[Stored data entries]
"""

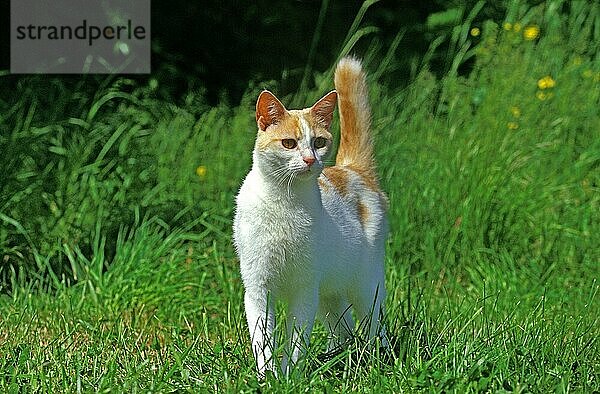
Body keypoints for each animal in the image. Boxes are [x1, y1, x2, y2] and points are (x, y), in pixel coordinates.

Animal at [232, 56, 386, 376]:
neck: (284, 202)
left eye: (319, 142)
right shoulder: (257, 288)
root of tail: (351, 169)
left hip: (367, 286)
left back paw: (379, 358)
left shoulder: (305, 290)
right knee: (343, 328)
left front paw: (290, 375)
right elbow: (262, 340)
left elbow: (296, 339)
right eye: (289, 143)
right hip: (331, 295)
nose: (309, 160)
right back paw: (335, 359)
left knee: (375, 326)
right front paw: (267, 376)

"""

## [Task objective]
Copy exactly the line that contains "left elbow: (296, 339)" and every line after it through the end of the entries, with nothing added.

## [Answer below]
left elbow: (296, 339)
right eye: (289, 143)
right hip: (331, 295)
nose: (309, 160)
right back paw: (335, 359)
left knee: (375, 326)
right front paw: (267, 376)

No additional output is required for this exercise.